Quando un paziente è ricoverato per eseguire
prevalentemente la radioterapia o la chemioterapia e nel corso del ricovero si
sviluppano delle complicazioni quali la nausea e vomito non controllati o
disidratazione deve essere indicata come diagnosi principale la radioterapia
(V58.0) o la chemioterapia (V58.1).
Quando il ricovero comporta la rimozione
chirurgica di una neoplasia maligna, primitiva o secondaria seguita da
chemioterapia o radioterapia, deve essere selezionata come diagnosi principale
la neoplasia maligna.
Quando il ricovero è finalizzato a determinare la
stadiazione della neoplasia, deve essere selezionata come diagnosi principale la
neoplasia, anche se nel corso dello stesso ricovero sono state eseguite la
radioterapia o la chemioterapia.
Qualunque estensione per contiguità o a
distanza deve essere codificata come neoplasia maligna secondaria della sede
invasa; quando la neoplasia primitiva è stata asportata nel corso di un
precedente ricovero, la forma secondaria deve essere indicata come diagnosi
principale; la neoplasia pregressa deve essere segnalata utilizzando il codice
V10.
Quando un paziente è ricoverato a causa di una neoplasia primitiva
metastatizzata e il trattamento è diretto soltanto alla sede secondaria, la
neoplasia secondaria deve essere selezionata come diagnosi principale anche se
la forma primitiva fosse ancora presente; se, invece, il ricovero è finalizzato
prevalentemente ad eseguire la radioterapia o la chemioterapia della forma
secondaria, la diagnosi principale deve essere codificata con V58.0 o
V58.1.
4.10 Avvelenamenti e intossicazioni
Nel codificare
l'avvelenamento o la relazione ad uso improprio di farmaci (esempio: errore nel
dosaggio, nella via di somministrazione, nella selezione del farmaco), il codice
relativo all'avvelenamento deve essere riportato per primo, seguito dal codice
relativo alla manifestazione.
4.11 Compilazione di trattamenti
chirurgici o di altri trattamenti medici
Quando il ricovero è finalizzato
al trattamento di una complicazione di un trattamento chirurgico o di altro
trattamento medico, ivi comprese le reazioni da farmaci correttamente
utilizzati, il codice relativo alla complicazione deve essere selezionato come
diagnosi principale. Se la compilazione è classificata con i codici compresi fra
996 e 999, può essere utilizzato un codice aggiuntivo per specificare la natura
della complicazione.
4.12 Complicazioni della
gravidanza
Quando una paziente è ricoverata a causa di una condizione che
complica la gravidanza oppure consegue a quest'ultima, il codice relativo alla
complicazione ostetrica deve essere selezionato come diagnosi principale.
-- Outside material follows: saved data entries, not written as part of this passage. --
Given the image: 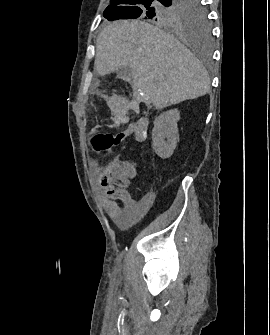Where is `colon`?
<instances>
[{
  "instance_id": "1",
  "label": "colon",
  "mask_w": 270,
  "mask_h": 335,
  "mask_svg": "<svg viewBox=\"0 0 270 335\" xmlns=\"http://www.w3.org/2000/svg\"><path fill=\"white\" fill-rule=\"evenodd\" d=\"M131 134L127 129L118 133L98 132L91 138L93 151L96 153H104L121 145L125 139Z\"/></svg>"
}]
</instances>
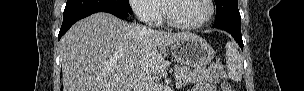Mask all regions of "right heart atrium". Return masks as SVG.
<instances>
[{"label":"right heart atrium","instance_id":"1","mask_svg":"<svg viewBox=\"0 0 304 91\" xmlns=\"http://www.w3.org/2000/svg\"><path fill=\"white\" fill-rule=\"evenodd\" d=\"M130 4L135 14L144 22L155 24L161 21V10L156 0H132Z\"/></svg>","mask_w":304,"mask_h":91}]
</instances>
Può
essere utilizzato un codice aggiuntivo per conferire maggiore specificità.
5.
DIAGNOSI SECONDARIE
Le diagnosi secondarie sono quelle che colpiscono
al momento del ricovero o che si sviluppano in seguito e che influenzano il
trattamento ricevuto e/o la durata della degenza. Le diagnosi correlate ad un
precedente ricovero che non hanno influenza sul ricovero attuale non devono
essere segnalate. Quindi, per la diagnosi secondaria deve intendersi qualunque
condizione diversa dalla diagnosi principale che influenzi l'assistenza erogata
al paziente in termini di: trattamento terapeutico, procedure diagnostiche
eseguite, durata della degenza, assistenza infermieristica, monitoraggio
clinico.
La corretta individuazione delle diagnosi secondarie compete al
medico responsabile dell'assistenza del paziente nel corso del ricovero.
5.1
Codifica delle diagnosi secondarie
Le diagnosi secondarie devono
essere codificate secondo la classificazione internazionale delle malattie -
modificazione clinica (versione italiana della versione 1997 della International
classification of diseases - 9th - Revision clinical modification:
ICD-9-CM).
Il codice utilizzato deve essere a cinque caratteri in tutti i
casi per i quali la ICD-9-CM lo preveda; per i casi in cui siano previsti
soltanto 3 o 4 caratteri, riportarli allineati a sinistra.
Nel caso in cui
nella cartella clinica siano riportati, oltre a quella principale, più di cinque
forme morbose, che rispondano ai criteri qui riportati di identificazione delle
diagnosi secondarie, devono essere selezionate e codificate quelle che a
giudizio del medico che ha formulato la diagnosi possono aver esercitato il
maggior peso in relazione alle necessità assistenziali ed alla complessità del
trattamento ricevuto dal paziente.
Tra le diagnosi secondarie devono essere
obbligatoriamente riportate le infezioni insorte nel corso del ricovero.
5.2
Condizioni pregresse
Le condizioni cliniche risolte e le
diagnosi correlate a precedenti ricoveri che non abbiano influenza sul ricovero
attuale non devono essere riportate e codificate. I codici anamnestici (V10-V19)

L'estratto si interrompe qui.